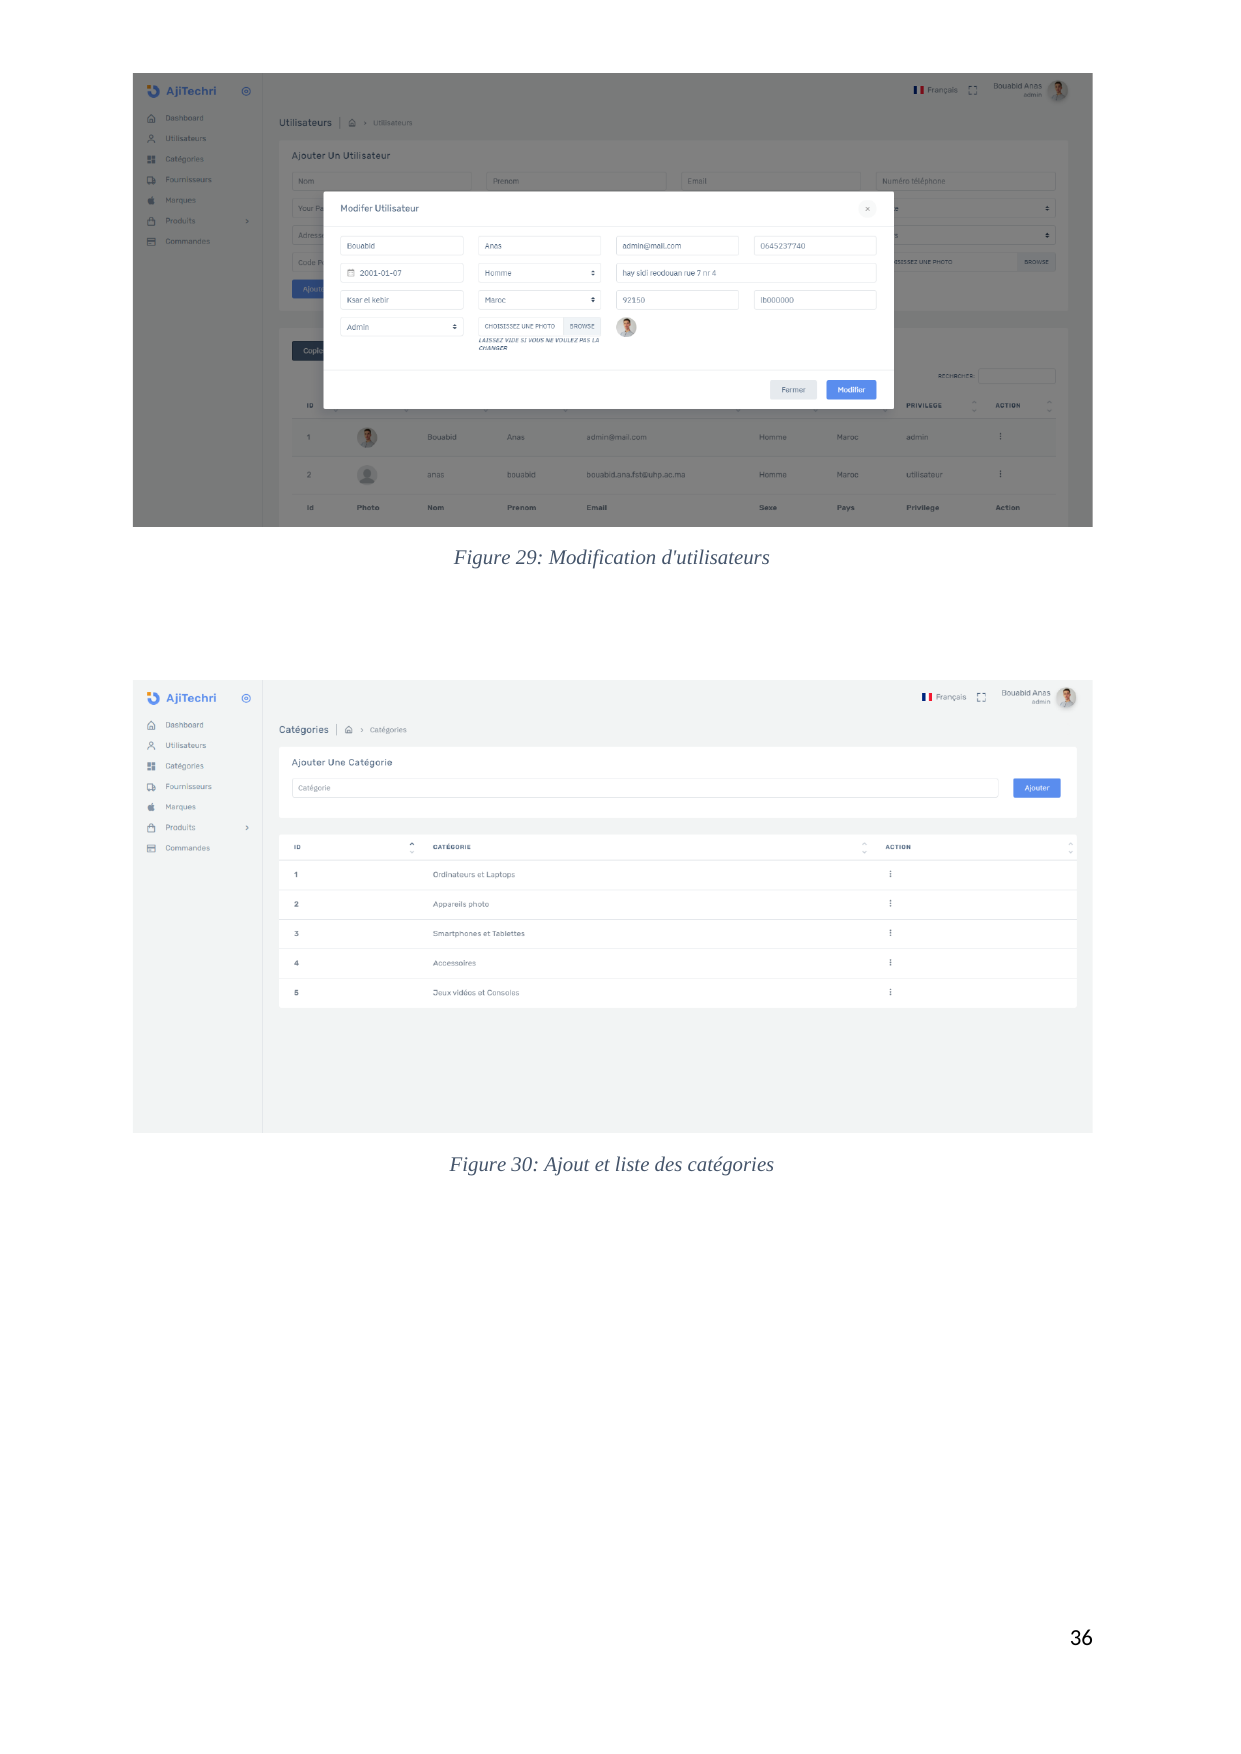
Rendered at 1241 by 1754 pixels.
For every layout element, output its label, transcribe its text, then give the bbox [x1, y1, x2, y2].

picture [132, 73, 1093, 527]
picture [132, 680, 1093, 1133]
text Figure 29: Modification d'utilisateurs [133, 545, 1093, 569]
text Figure 30: Ajout et liste des catégories [133, 1151, 1093, 1176]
____
*Directions for this task:* The listing above must be printed again exactly, minus its pictures.

*Answer for this exercise:*
Rendered at 1241 by 1754 pixels.
For every layout element, output its label, transcribe its text, then give the bbox [x1, y1, x2, y2].

picture [132, 73, 1093, 527]
picture [132, 680, 1093, 1133]
text Figure 29: Modification d'utilisateurs [133, 545, 1093, 569]
text Figure 30: Ajout et liste des catégories [133, 1151, 1093, 1176]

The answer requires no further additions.